В феврале с литературным докладом об акмеизме выступил в литературном обществе Сергей Городецкий. Интересно, что именно во время этого вечера Клюев заявил о своем выходе из Цеха поэтов, обосновав свой уход расхожей фразой, «что рыба ищет, где глубже, а человек — где лучше».
Зато 16 февраля в Цех были на очередном заседании приняты новые члены: С. Радлов, В. Курдюмов, Д. Цензор, В. Юнгер, В. Парнах, В. Гарднер.
4 апреля Н. В. Недоброво и Е. Г. Лисенковым было создано враждебное Гумилёву Общество поэтов. Тем не менее, по воспоминаниям В. Пяста, жена поэта, Ахматова, его регулярно посещала.

- [Данные упражнения]:

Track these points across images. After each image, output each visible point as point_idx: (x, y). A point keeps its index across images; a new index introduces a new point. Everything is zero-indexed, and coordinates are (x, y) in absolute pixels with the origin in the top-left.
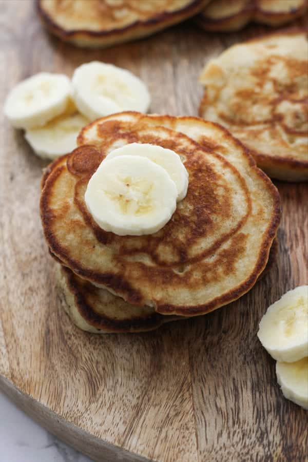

- [Задания к упражнению]:
**A)** Согласно тексту о Цехе поэтов, кто создал враждебное Гумилёву Общество поэтов и когда?
**B)** Продолжите текст о Цехе поэтов сразу после его последнего предложения.

- [Ответы к упражнению]:
**A)** Общество поэтов создали Н. В. Недоброво и Е. Г. Лисенков 4 апреля.

**B)**
В мае, когда Николай Степанович находился в Африке, наконец разрешено было вернуться в Россию бывшему его кумиру — поэту Константину Бальмонту, который за печатание каких-то бунтарских стихов попал в опалу и жил во Франции, но в связи с празднованием 300-летия дома Романовых был амнистирован. В Москве на Брестском вокзале его встречали поклонники с букетами цветов. Поэт тоже бросал всем ландыши, когда люди обступили его вагон. Вновь печать заговорила о значении символизма для русской культуры. В столице Бальмонту была устроена овация. На вечере поэт Рюрик Ивнев прочел «Оду Бальмонту». Владимир Маяковский попытался от имени футуристов учинить литературный скандал, но ничего не получилось.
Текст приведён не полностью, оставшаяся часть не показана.